Слаэс Боргстрём, адвокат А. и В., – представитель СДП по вопросам гендерного равенства; надо признать, Швеция – одна из немногих в мире стран, где оголтелый феминизм стал широко распространенной тенденцией. Ведь даже решение отправиться в Афганистан во многом было обусловлено феминистскими идеями: несмотря на традиционную антивоенную позицию женского движения, его представительницы по вполне понятным причинам порицали отношение талибов к женщинам и, что уже менее понятно, санкционировали бомбардировки как способ ему противостоять. Феминистки более старшего поколения серьезно заговорили о «государственном феминизме», и лишь совсем недавно, в феврале 2011 года, шведская пресса посмотрела на мое дело свежим взглядом, пытаясь понять, насколько все случившееся отражает их собственную систему и их собственные конфликты.

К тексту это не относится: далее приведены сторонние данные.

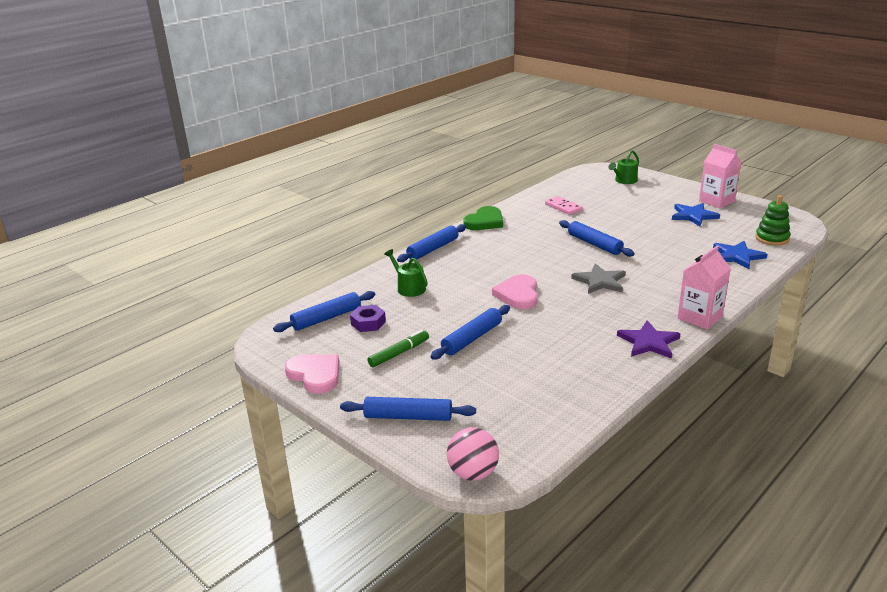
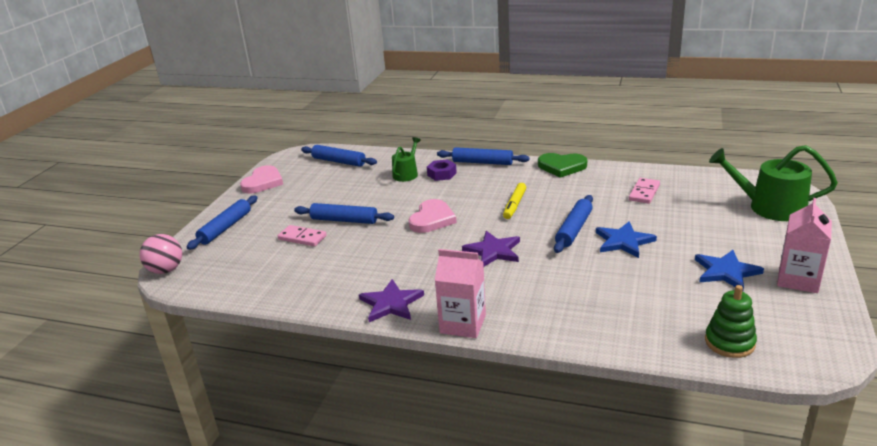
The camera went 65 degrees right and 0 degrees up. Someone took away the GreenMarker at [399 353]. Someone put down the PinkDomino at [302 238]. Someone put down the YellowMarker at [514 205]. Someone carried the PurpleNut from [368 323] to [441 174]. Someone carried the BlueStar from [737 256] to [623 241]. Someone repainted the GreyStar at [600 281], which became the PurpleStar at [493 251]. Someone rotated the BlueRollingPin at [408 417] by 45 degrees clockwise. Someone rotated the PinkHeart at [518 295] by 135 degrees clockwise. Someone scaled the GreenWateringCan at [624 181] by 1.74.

А. – честолюбивая политическая активистка, и это особенно привлекает внимание к ее делу. У нее неплохие связи в феминистском движении, как и среди социал-демократов: она была заметной фигурой в Broderskapsrorelsen, организации, пригласившей меня на выступление в августе. Кто бы ни раздувал это пламя, все это тут же привело к еще более мрачным событиям. Меня проинформировали, что А. удалила сообщения в Twitter обо мне. В последнем своем общедоступном сообщении 12 декабря 2010 года она писала:
Тошнит уже от всего, что происходит, это когда-нибудь кончится? В любом случае хочу сообщить теоретикам [заговора], что «другая» [В.] была столь же настойчива [как и А.].
Газета Expressen сообщила 10 марта 2011 года, что полицейский, первым допрашивавший В., был другом А. Между прочим, на следующий день после того, как они отправились в полицию, А. дала интервью этой газете, где совершенно отрицала, что она и В. боятся меня. Она сказала, что я отнюдь не жесток и что в обоих случаях секс имел место по обоюдному согласию. Из полицейского досье следует, что женщины не собирались подавать жалобу, а просто хотели получить совет относительно венерических болезней. Они сказали, что по телефону угрожали мне пойти в полицию, если я немедленно не сдам анализы. Их адвокат Слаэс Боргстрём заявил в статье, опубликованной в таблоиде Aftonbladet, что женщины пошли в полицию не с тем, чтобы заявить на меня, а чтобы заставить меня сдать анализы.